Personal information
- Date of birth: 12 June 1981 (age 44)
- Place of birth: Szabadszállás, Hungary
- Height: 1.78 m (5 ft 10 in)
- Position: Centre back

Youth career
- 1997–1998: Ferencváros
- 1998–2000: BVSC

Senior career*
- Years: Team / Apps / (Gls)
- 2000–2002: Rákospalota / 37 / (0)
- 2002–2006: Sopron / 92 / (1)
- 2006–2007: Vasas / 27 / (0)
- 2007–2008: Sopron / 13 / (0)
- 2008–2009: Vihren Sandanski / 28 / (3)
- 2009–2012: Győr / 65 / (0)
- 2012–2017: Haladás / 72 / (5)
- 2016–2017: → Soproni (loan) / 11 / (0)
- 2017–2018: Soproni / 12 / (0)
- 2018: ASK Tschurndorf/Kalkgruben

International career
- 1999–2000: Hungary U-18 / 1 / (0)

= Zoltán Fehér =

Hungarian footballer

Zoltán Fehér (born 12 June 1981) is a Hungarian former football defender.

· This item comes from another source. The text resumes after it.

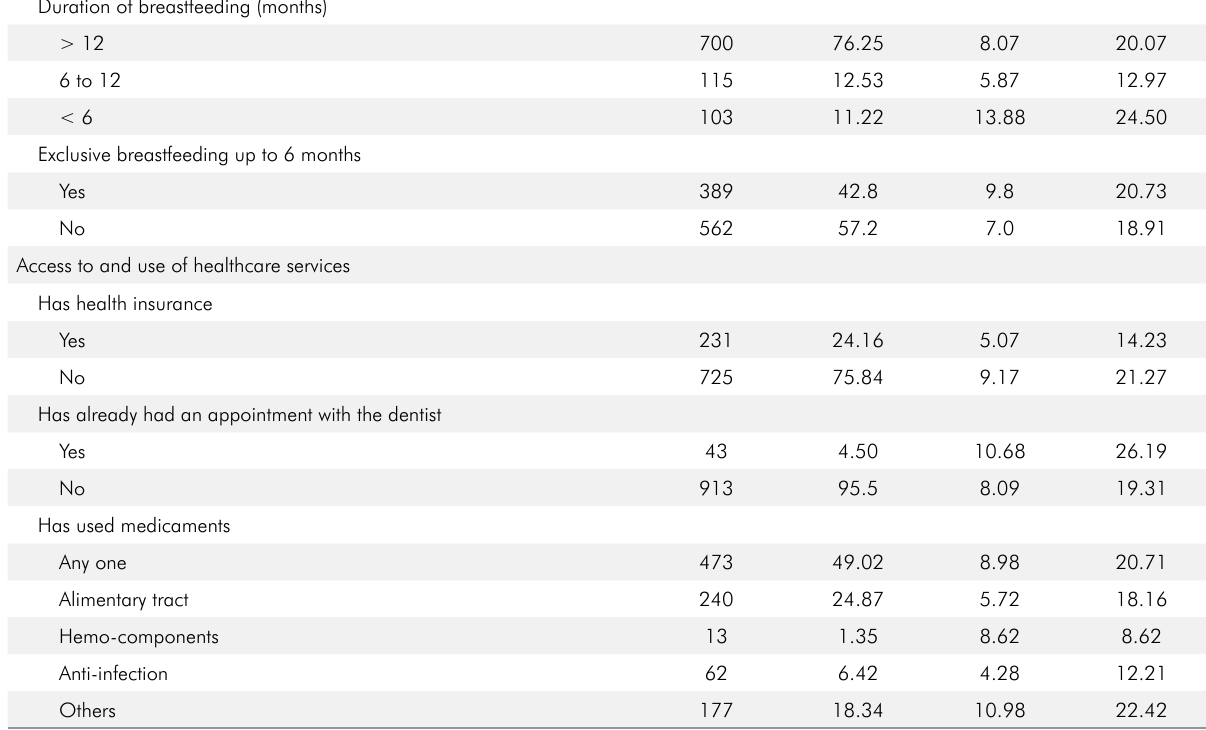
Table 3. Number of children with extrauterine DDE by dental group. São Luís, Brazil. Dental group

Fehér started his career in the well known Ferencvárosi TC soccer team. In 2000, he signed over to Rákospalotai EAC. In June 2002, he transferred to FC Sopron. Three years later Zoltán played for the now dissolved Vasas SC, from which he eventually went back to his early team, the FC Sopron. In January 2008 he signed a contract with the Bulgarian club FC Vihren Sandanski, where he performed quite well. Currently (2013) plays at Szombathelyi Haladás.